* Challenge *
Reproduce verbatim the portion of the article on the Uxbridge Cruise-In car show from "Bringing together classic" up to and including "Rob Holtby says.".

Cruise-In 2013

This 1961 Metropolitan Nash was the featured classic car at Thursday’s Cruise-In Car Show in Uxbridge.

If your travels have taken you by the Uxbridge arena Thursday evenings, over the summer, you might have been drawn into the parking lot by the colour, the commotion or just the sheer number of cars. That is, of course, if you could find a spot to park. All summer long the extra daylight, the warm evenings and word-of-mouth, have brought classic-car buffs to the arena by the hundred to show off their prized possessions.

In fact, last Thursday night, I asked one of the organizers of the Cruise-In car show, Rob Holtby, how many exhibiters had driven in.

“Oh, there’re 250 cars here tonight,” he said. “Yes, it’s getting so popular, we’re even outgrowing this space.”

It all began, Holtby told me, about eight years ago, when he and the Living Water Community Church moved from the Testa Building to the former Dominion Auto building on Reach Street. As pastor for the church at the time, Holtby saw the DA’s large parking lot and wondered how to make use of it other than for church parking. That’s when he and a buddy, retired firefighter Bruce Statton, hit on the idea of a weekly drive-in car show to serve the community. Before long their Cruise-In was becoming a Mecca, so to speak, for classic-car buffs.

“They come in from all along the lakeshore – Bowmanville, Oshawa, Pickering and Toronto – and up to Orangeville, Barrie, Newmarket, Aurora, Keswick and Lindsay.”

And when the car buffs aren’t in Uxbridge on Thursday nights, they’re in towns all over southern Ontario virtually every other night of the week. Holtby is, I guess, very much a product of his age. He’s 63, a Boomer, retired and interested in investing his retirement in something that will give him pleasure and introduce him to new people all the time. That’s what the Thursday night Cruise-In has accomplished.

Bringing together classic car buffs once a week is a little like assembling the flock when he was pastor at a local church. “It’s all about community,” Rob Holtby says.

* Records supplied *
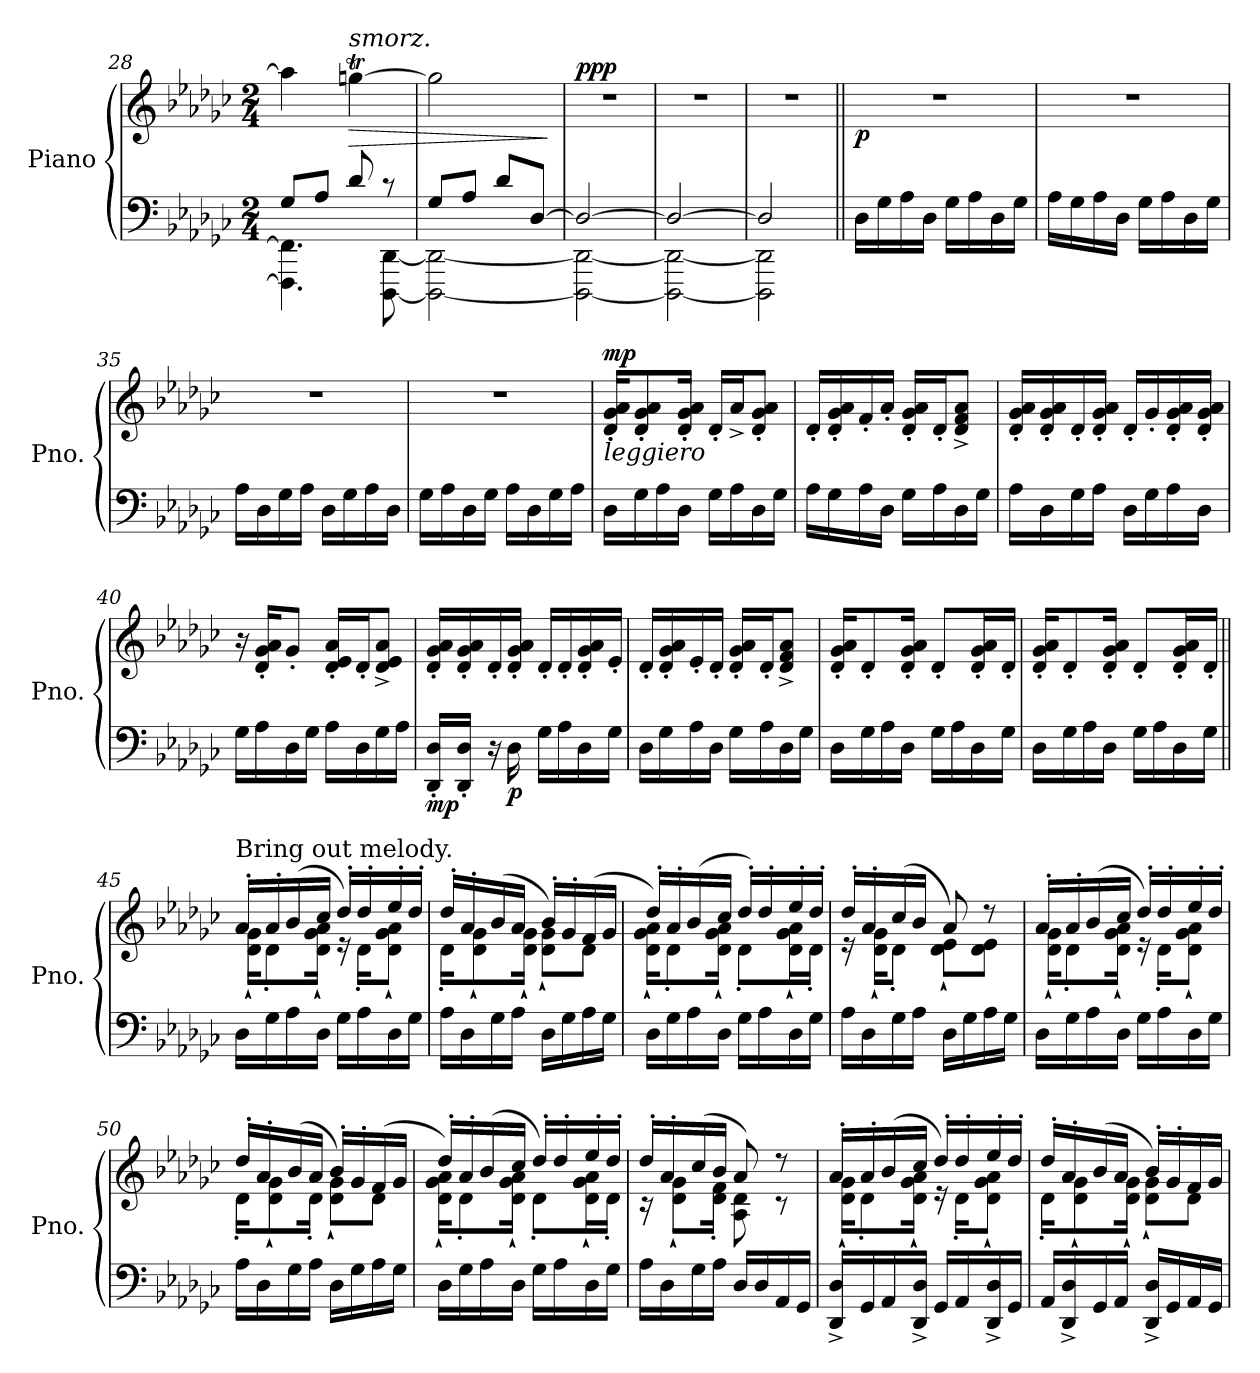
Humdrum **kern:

**kern	**kern	**dynam
*part1	*part1	*part1
*staff2	*staff1	*staff1/2
*I"Piano	*	*
*I'Pno.	*	*
*clefF4	*clefG2	*
*k[b-e-a-d-g-c-]	*k[b-e-a-d-g-c-]	*
*M2/4	*M2/4	*
=28	=28	=28
*^	*	*
8G-/L	4.FFF-\] 4.FF-\]	4aa-\]	.
8A-/J	.	.	.
!	!	!LO:TX:a:i:t=smorz.	!
!	!	!	!LO:HP:b
8d-/	.	[4ggnt\	>
8r	[8DDD-\ [8DD-\	.	.
=29	=29	=29	=29
8G-/L	2DDD-\_ 2DD-\_	2ggTTT\]	.
8A-/J	.	.	.
8d-/L	.	.	.
[8D-/J	.	.	.
*v	*v	*	*
.	.	]
=30	=30	=30
*^	*	*
!	!	!	!LO:DY:a
2D-/_	2DDD-\_ 2DD-\_	2r	ppp
!!LO:LB:g=z
=31	=31	=31	=31
2D-/_	2DDD-\_ 2DD-\_	2r	.
=32	=32	=32	=32
2D-/]	2DDD-\] 2DD-\]	2r	.
=33||	=33||	=33||	=33||
!	!	!	!LO:DY:b
*v	*v	*	*
16D-\LL	2r	p
16G-\	.	.
16A-\	.	.
16D-\JJ	.	.
16G-\LL	.	.
16A-\	.	.
16D-\	.	.
16G-\JJ	.	.
=34	=34	=34
16A-\LL	2r	.
16G-\	.	.
16A-\	.	.
16D-\JJ	.	.
16G-\LL	.	.
16A-\	.	.
16D-\	.	.
16G-\JJ	.	.
=35	=35	=35
16A-\LL	2r	.
16D-\	.	.
16G-\	.	.
16A-\JJ	.	.
16D-\LL	.	.
16G-\	.	.
16A-\	.	.
16D-\JJ	.	.
=36	=36	=36
16G-\LL	2r	.
16A-\	.	.
16D-\	.	.
16G-\JJ	.	.
16A-\LL	.	.
16D-\	.	.
16G-\	.	.
16A-\JJ	.	.
=37	=37	=37
!	!LO:TX:b:i:t=leggiero	!
!	!	!LO:DY:a
16D-\LL	16d-/' 16g-/' 16a-/'KL	mp
16G-\	8d-/' 8g-/' 8a-/'	.
16A-\	.	.
16D-\JJ	16d-/' 16g-/' 16a-/'Jk	.
16G-\LL	16d-'/LL	.
16A-\	16a-^/J	.
16D-\	8d-/' 8g-/' 8a-/'J	.
16G-\JJ	.	.
!!LO:LB:g=z
=38	=38	=38
16A-\LL	16d-'/LL	.
16G-\	16d-/' 16g-/' 16a-/'	.
16A-\	16f'/	.
16D-\JJ	16a-'/JJ	.
16G-\LL	16d-/' 16g-/' 16a-/'LL	.
16A-\	16d-'/J	.
16D-\	8d-/^ 8f/^ 8a-/^J	.
16G-\JJ	.	.
=39	=39	=39
16A-\LL	16d-/' 16g-/' 16a-/'LL	.
16D-\	16d-/' 16g-/' 16a-/'	.
16G-\	16d-'/	.
16A-\JJ	16d-/' 16g-/' 16a-/'JJ	.
16D-\LL	16d-'/LL	.
16G-\	16g-'/	.
16A-\	16d-/' 16g-/' 16a-/'	.
16D-\JJ	16d-/' 16g-/' 16a-/'JJ	.
=40	=40	=40
16G-\LL	16r	.
16A-\	16d-/' 16g-/' 16a-/'KL	.
16D-\	8g-'/J	.
16G-\JJ	.	.
16A-\LL	16d-/' 16e-/' 16a-/'LL	.
16D-\	16d-'/J	.
16G-\	8d-/^ 8e-/^ 8a-/^J	.
16A-\JJ	.	.
=41	=41	=41
!	!	!LO:DY:b=2
16DD-/' 16D-/'LL	16d-/' 16g-/' 16a-/'LL	mp
16DD-/' 16D-/'JJ	16d-/' 16g-/' 16a-/'	.
16r	16d-'/	.
!	!	!LO:DY:b=2
16D-\	16d-/' 16g-/' 16a-/'JJ	p
16G-\LL	16d-'/LL	.
16A-\	16d-'/	.
16D-\	16d-/' 16g-/' 16a-/'	.
16G-\JJ	16e-'/JJ	.
=42	=42	=42
16D-\LL	16d-'/LL	.
16G-\	16d-/' 16g-/' 16a-/'	.
16A-\	16e-'/	.
16D-\JJ	16d-'/JJ	.
16G-\LL	16d-/' 16g-/' 16a-/'LL	.
16A-\	16d-'/J	.
16D-\	8d-/^ 8f/^ 8a-/^J	.
16G-\JJ	.	.
!!LO:PB:g=z
=43	=43	=43
16D-\LL	16d-/' 16g-/' 16a-/'KL	.
16G-\	8d-'/	.
16A-\	.	.
16D-\JJ	16d-/' 16g-/' 16a-/'Jk	.
16G-\LL	8d-'/L	.
16A-\	.	.
16D-\	16d-/' 16g-/' 16a-/'L	.
16G-\JJ	16d-'/JJ	.
=44	=44	=44
16D-\LL	16d-/' 16g-/' 16a-/'KL	.
16G-\	8d-'/	.
16A-\	.	.
16D-\JJ	16d-/' 16g-/' 16a-/'Jk	.
16G-\LL	8d-'/L	.
16A-\	.	.
16D-\	16d-/' 16g-/' 16a-/'L	.
16G-\JJ	16d-'/JJ	.
=45||	=45||	=45||
*	*^	*
!	!LO:TX:a:t=Bring out melody.	!	!
!	!	!	!LO:DY:b=2
!	!	!	!LO:DY:n=1:a
16D-\LL	16a-'/LL	16d-\` 16g-\`KL	mp f
16G-\	16a-'/	8d-'\	.
16A-\	(>16b-/	.	.
16D-\JJ	16cc-/JJ	16d-\` 16g-\` 16a-\`Jk	.
16G-\LL	16dd-'/LL)	16r	.
16A-\	16dd-'/	16d-'\KL	.
16D-\	16ee-'/	8d-\` 8g-\` 8a-\`J	.
16G-\JJ	16dd-'/JJ	.	.
=46	=46	=46	=46
16A-\LL	16dd-'/LL	16d-'\KL	.
16D-\	16a-'/	8d-\` 8g-\`	.
16G-\	(>16b-/	.	.
16A-\JJ	16a-/JJ	16d-\` 16g-\`Jk	.
16D-\LL	16b-'/LL)	8d-\` 8g-\`L	.
16G-\	16g-'/	.	.
16A-\	(>16f/	8d-\J	.
16G-\JJ	16g-/JJ	.	.
=47	=47	=47	=47
16D-\LL	16dd-'/LL)	16d-\` 16g-\` 16a-\`KL	.
16G-\	16a-'/	8d-'\	.
16A-\	(>16b-/	.	.
16D-\JJ	16cc-/JJ	16d-\` 16g-\` 16a-\`Jk	.
16G-\LL	16dd-'/LL)	8d-'\L	.
16A-\	16dd-'/	.	.
16D-\	16ee-'/	16d-\` 16g-\` 16a-\`L	.
16G-\JJ	16dd-'/JJ	16d-'\JJ	.
!!LO:LB:g=z	!!
=48	=48	=48	=48
16A-\LL	16dd-'/LL	16r	.
16D-\	16a-'/	16d-\` 16g-\`KL	.
16G-\	(>16cc-/	8d-'\J	.
16A-\JJ	16b-/JJ	.	.
16D-\LL	8a-/)	8d-\` 8e-\`L	.
16G-\	.	.	.
16A-\	8r	8d-\ 8e-\J	.
16G-\JJ	.	.	.
=49	=49	=49	=49
16D-\LL	16a-'/LL	16d-\` 16g-\`KL	.
16G-\	16a-'/	8d-'\	.
16A-\	(>16b-/	.	.
16D-\JJ	16cc-/JJ	16d-\` 16g-\` 16a-\`Jk	.
16G-\LL	16dd-'/LL)	16r	.
16A-\	16dd-'/	16d-'\KL	.
16D-\	16ee-'/	8d-\` 8g-\` 8a-\`J	.
16G-\JJ	16dd-'/JJ	.	.
=50	=50	=50	=50
16A-\LL	16dd-'/LL	16d-'\KL	.
16D-\	16a-'/	8d-\` 8g-\`	.
16G-\	(>16b-/	.	.
16A-\JJ	16a-/JJ	16d-'\Jk	.
16D-\LL	16b-'/LL)	8d-\` 8g-\`L	.
16G-\	16g-'/	.	.
16A-\	(>16f/	8d-\J	.
16G-\JJ	16g-/JJ	.	.
=51	=51	=51	=51
16D-\LL	16dd-'/LL)	16d-\` 16g-\` 16a-\`KL	.
16G-\	16a-'/	8d-'\	.
16A-\	(>16b-/	.	.
16D-\JJ	16cc-/JJ	16d-\` 16g-\` 16a-\`Jk	.
16G-\LL	16dd-'/LL)	8d-'\L	.
16A-\	16dd-'/	.	.
16D-\	16ee-'/	16d-\` 16g-\` 16a-\`L	.
16G-\JJ	16dd-'/JJ	16d-'\JJ	.
=52	=52	=52	=52
16A-\LL	16dd-'/LL	16r	.
16D-\	16a-'/	8d-\` 8g-\`L	.
16G-\	(>16cc-/	.	.
16A-\JJ	16b-/JJ	16d-\' 16f\'Jk	.
16D-/LL	8a-/)	8A-\ 8d-\	.
16D-/	.	.	.
16AA-/	8r	8r	.
16GG-/JJ	.	.	.
!!LO:LB:g=z	!!
=53	=53	=53	=53
16DD-/^ 16D-/^LL	16a-'/LL	16d-\` 16g-\`KL	.
16GG-/	16a-'/	8d-'\	.
16AA-/	(>16b-/	.	.
16DD-/^ 16D-/^JJ	16cc-/JJ	16d-\` 16g-\` 16a-\`Jk	.
16GG-/LL	16dd-'/LL)	16r	.
16AA-/	16dd-'/	16d-'\KL	.
16DD-/^ 16D-/^	16ee-'/	8d-\` 8g-\` 8a-\`J	.
16GG-/JJ	16dd-'/JJ	.	.
=54	=54	=54	=54
16AA-/LL	16dd-'/LL	16d-'\KL	.
16DD-/^ 16D-/^	16a-'/	8d-\` 8g-\`	.
16GG-/	(>16b-/	.	.
16AA-/JJ	16a-/JJ	16d-\` 16g-\`Jk	.
16DD-/^ 16D-/^LL	16b-'/LL)	8d-\` 8g-\`L	.
16GG-/	16g-'/	.	.
16AA-/	16f/	8d-\J	.
16GG-/JJ	16g-/JJ	.	.
*	*v	*v	*
=	=	=
*-	*-	*-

* Exercise response *
Bringing together classic car buffs once a week is a little like assembling the flock when he was pastor at a local church. “It’s all about community,” Rob Holtby says.